Nel corso di 30 anni di conflitto in Irlanda del Nord, più di 3.500 persone sono state uccise. Tra di loro ci sono 16 persone scomparse – i cosiddetti “disappeared” – le cui famiglie non hanno un corpo da seppellire.

L’Assemblea nordirlandese ieri ha dibattuto sugli sforzi da compiere per portare un aiuto a queste famiglie.

Negli ultimi anni sono stati compiuti progressi nelle ricerche degli “scomparsi”, con il ritrovamento di 9 corpi delle vittime, i cui resti sono stati riconsegnati alle famiglie per una degna sepoltura.

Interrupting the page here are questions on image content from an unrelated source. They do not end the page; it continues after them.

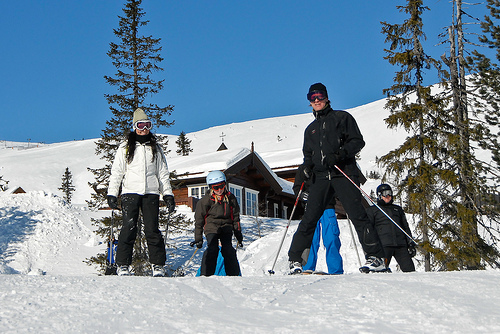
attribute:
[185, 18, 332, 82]
sky — blue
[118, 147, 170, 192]
jacket — black, white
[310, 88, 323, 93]
hat — black, white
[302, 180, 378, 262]
pants — black, blue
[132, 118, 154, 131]
goggles — red, white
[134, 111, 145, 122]
helmet — white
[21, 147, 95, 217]
hill — white, snowy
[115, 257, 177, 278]
boots — white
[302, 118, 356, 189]
coat — black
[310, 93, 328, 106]
sunglasses — black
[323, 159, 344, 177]
gloves — black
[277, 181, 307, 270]
poles — ski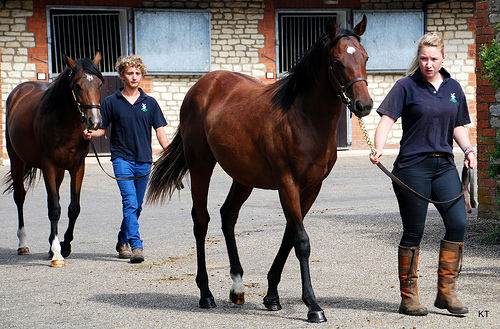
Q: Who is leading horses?
A: Two trainers.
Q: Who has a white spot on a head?
A: A horse.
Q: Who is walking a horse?
A: A girl.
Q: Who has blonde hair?
A: A boy.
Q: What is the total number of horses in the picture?
A: 2.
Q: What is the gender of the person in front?
A: Female.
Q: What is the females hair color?
A: Blond.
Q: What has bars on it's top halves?
A: The two doors.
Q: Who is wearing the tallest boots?
A: The female.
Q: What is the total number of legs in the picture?
A: 12.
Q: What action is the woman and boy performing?
A: Leading horses.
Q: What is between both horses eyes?
A: A white spot.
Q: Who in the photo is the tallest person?
A: The female.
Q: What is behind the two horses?
A: A brick building.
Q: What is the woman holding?
A: A lead for the horse.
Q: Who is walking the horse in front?
A: A woman.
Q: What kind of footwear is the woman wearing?
A: Boots.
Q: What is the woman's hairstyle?
A: It's in a ponytail.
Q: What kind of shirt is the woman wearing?
A: A polo shirt.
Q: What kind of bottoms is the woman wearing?
A: Pants.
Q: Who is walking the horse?
A: A young man.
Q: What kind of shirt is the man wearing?
A: A polo shirt.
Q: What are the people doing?
A: Leading.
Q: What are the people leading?
A: Horses.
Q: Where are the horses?
A: By the people.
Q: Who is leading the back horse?
A: The man.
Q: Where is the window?
A: On the building.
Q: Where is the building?
A: Behind the horse.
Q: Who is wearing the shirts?
A: The people.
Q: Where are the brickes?
A: In the buildin.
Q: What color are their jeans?
A: Blue.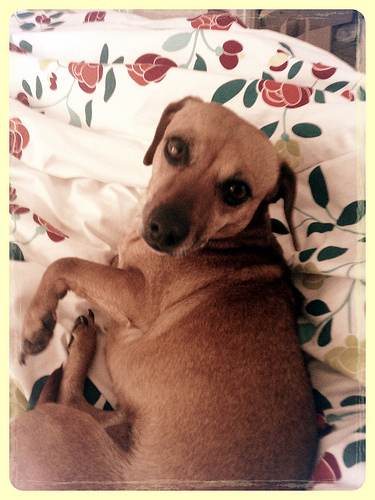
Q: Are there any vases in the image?
A: No, there are no vases.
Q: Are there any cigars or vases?
A: No, there are no vases or cigars.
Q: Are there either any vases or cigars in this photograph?
A: No, there are no vases or cigars.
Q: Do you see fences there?
A: No, there are no fences.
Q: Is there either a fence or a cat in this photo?
A: No, there are no fences or cats.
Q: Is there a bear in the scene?
A: No, there are no bears.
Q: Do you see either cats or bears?
A: No, there are no bears or cats.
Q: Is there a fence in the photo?
A: No, there are no fences.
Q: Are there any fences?
A: No, there are no fences.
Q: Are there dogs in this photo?
A: Yes, there is a dog.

Tuttavia all’appello mancano ancora sette vittime.

“Mentre sono stati fatti molti progressi nell’individuazione dei resti dei disappeared, molto resta da fare e può essere compiuto se la gente si presenta alla Commissione con le informazioni sul luogo di sepoltura dei resti delle vittime”, afferma il parlamentare Dominic Bradley, SDLP.

“Alcune famiglie stanno ancora aspettando di dare ai loro cari un’adeguata sepoltura cristiana ed è vitale che ottengano risposte e l’opportunità di dare eterno riposo ai loro amati”, ha spiegato. “Quelle famiglie hanno sofferto così tanto durante gli anni e meritano giustizia”.